**Required work:**
Below are records; report the number of lines among them that include the word "поселения", and nothing further.

**Dataset extract:**
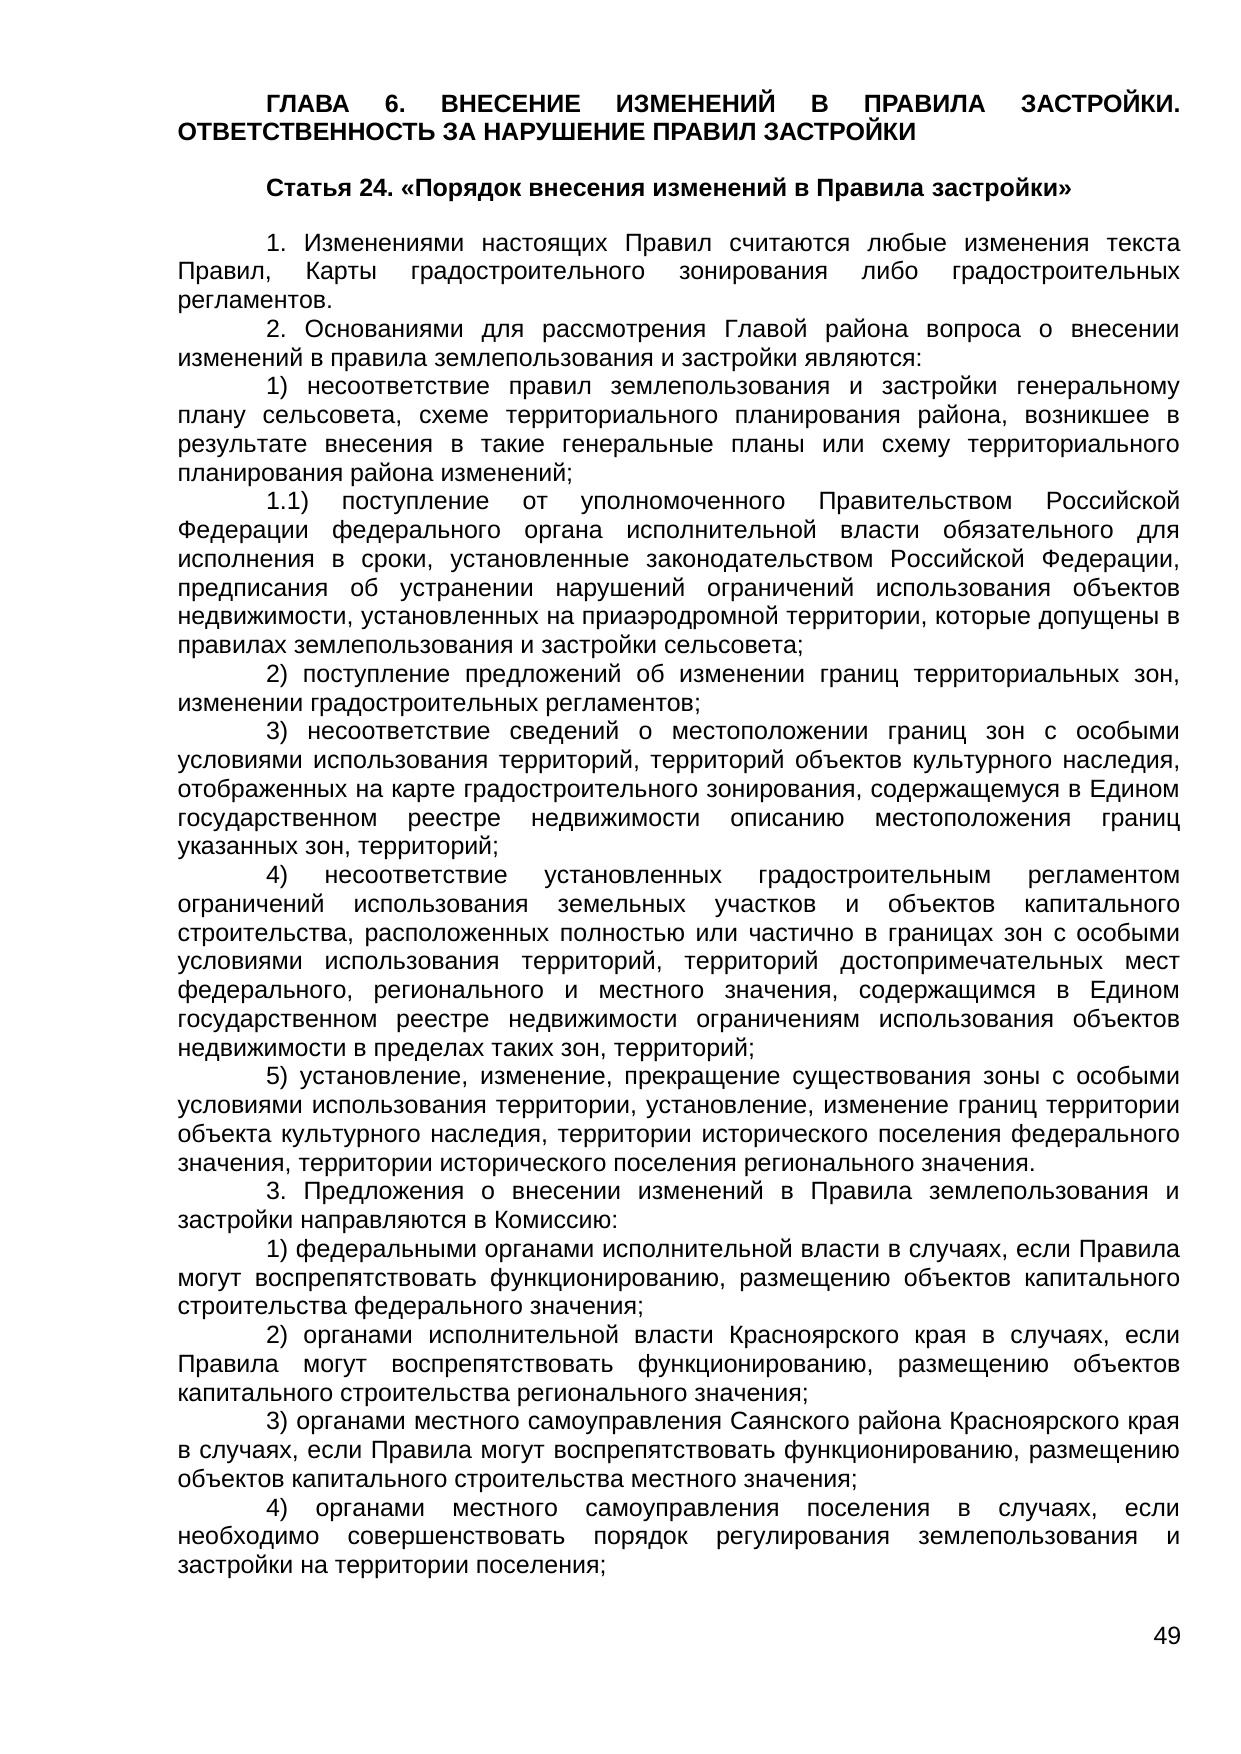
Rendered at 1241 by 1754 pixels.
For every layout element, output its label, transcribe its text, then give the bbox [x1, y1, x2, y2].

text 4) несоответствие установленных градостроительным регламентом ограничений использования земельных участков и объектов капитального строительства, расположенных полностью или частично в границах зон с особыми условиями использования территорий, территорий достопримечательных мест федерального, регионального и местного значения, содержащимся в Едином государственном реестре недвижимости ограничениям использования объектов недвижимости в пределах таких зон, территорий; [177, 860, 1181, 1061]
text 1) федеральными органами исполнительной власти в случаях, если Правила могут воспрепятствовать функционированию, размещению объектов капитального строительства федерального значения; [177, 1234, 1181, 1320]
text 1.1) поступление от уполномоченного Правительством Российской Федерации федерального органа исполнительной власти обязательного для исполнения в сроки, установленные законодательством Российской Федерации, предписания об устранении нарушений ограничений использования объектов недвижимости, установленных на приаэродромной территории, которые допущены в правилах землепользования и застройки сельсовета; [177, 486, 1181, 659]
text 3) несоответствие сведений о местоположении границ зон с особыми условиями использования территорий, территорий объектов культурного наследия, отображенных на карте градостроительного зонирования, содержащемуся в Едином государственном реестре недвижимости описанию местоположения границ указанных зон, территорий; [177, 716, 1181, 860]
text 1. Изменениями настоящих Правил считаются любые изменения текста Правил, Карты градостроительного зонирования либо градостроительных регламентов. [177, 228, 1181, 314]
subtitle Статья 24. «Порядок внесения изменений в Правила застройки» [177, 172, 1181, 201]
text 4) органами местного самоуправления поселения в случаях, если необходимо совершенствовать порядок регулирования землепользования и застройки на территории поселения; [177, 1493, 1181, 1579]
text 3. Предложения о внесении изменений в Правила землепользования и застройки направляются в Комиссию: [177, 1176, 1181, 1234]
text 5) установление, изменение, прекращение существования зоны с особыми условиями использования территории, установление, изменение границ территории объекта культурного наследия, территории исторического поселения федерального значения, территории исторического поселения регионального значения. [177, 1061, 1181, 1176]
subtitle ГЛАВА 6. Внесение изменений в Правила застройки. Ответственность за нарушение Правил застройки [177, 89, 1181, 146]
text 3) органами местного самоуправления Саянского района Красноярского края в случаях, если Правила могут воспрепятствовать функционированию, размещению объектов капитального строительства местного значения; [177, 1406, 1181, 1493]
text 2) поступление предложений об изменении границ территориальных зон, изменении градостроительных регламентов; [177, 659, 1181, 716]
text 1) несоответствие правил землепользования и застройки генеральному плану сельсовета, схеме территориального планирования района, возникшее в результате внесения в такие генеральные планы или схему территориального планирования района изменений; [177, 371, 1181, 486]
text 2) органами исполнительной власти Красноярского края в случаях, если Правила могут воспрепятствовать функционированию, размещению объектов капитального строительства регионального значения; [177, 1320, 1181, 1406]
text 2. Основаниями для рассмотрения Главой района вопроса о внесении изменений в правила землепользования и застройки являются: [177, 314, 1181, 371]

**Answer to the problem:**
2